START Records provided

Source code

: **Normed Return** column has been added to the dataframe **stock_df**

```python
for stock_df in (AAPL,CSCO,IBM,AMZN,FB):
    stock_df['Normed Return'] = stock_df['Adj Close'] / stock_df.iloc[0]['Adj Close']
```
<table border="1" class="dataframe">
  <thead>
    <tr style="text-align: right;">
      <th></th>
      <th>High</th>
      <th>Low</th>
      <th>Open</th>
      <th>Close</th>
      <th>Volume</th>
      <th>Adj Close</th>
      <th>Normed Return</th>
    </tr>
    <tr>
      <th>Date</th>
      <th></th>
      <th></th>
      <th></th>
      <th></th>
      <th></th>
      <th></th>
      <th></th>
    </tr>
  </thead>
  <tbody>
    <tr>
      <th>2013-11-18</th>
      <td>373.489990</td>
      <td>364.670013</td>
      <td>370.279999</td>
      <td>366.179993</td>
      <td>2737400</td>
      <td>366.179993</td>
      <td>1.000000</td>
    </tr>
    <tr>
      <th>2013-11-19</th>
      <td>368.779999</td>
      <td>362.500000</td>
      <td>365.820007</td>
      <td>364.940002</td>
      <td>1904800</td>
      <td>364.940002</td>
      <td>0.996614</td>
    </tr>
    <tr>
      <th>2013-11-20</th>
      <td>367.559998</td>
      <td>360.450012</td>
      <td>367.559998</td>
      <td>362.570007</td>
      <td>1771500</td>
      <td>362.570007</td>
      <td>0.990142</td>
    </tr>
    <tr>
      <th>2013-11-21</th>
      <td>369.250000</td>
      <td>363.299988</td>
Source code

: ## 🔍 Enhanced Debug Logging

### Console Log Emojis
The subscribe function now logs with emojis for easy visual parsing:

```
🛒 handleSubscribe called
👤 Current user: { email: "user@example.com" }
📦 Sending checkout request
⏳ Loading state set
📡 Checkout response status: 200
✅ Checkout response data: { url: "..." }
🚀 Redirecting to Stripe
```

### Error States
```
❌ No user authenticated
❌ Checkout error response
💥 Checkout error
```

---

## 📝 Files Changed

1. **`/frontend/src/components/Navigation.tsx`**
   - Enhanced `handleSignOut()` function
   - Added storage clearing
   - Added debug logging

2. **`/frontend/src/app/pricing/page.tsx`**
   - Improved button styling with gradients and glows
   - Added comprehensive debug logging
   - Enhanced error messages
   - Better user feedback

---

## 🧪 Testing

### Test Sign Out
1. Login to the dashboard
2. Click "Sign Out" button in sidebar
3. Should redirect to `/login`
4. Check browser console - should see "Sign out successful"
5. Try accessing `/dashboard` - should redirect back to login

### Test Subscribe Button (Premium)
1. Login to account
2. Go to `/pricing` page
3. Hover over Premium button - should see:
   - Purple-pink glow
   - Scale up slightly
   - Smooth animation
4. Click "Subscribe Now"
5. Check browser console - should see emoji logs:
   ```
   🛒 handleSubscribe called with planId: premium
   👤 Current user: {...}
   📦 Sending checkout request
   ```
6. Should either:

END Records provided

> _Work item_
Look back at the entries above and repeat, unchanged, every line from the line holding "- Added storage clearing" through the line holding "4. Check browser".

> _Answer_
   - Added storage clearing
   - Added debug logging

2. **`/frontend/src/app/pricing/page.tsx`**
   - Improved button styling with gradients and glows
   - Added comprehensive debug logging
   - Enhanced error messages
   - Better user feedback

---

## 🧪 Testing

### Test Sign Out
1. Login to the dashboard
2. Click "Sign Out" button in sidebar
3. Should redirect to `/login`
4. Check browser console - should see "Sign out successful"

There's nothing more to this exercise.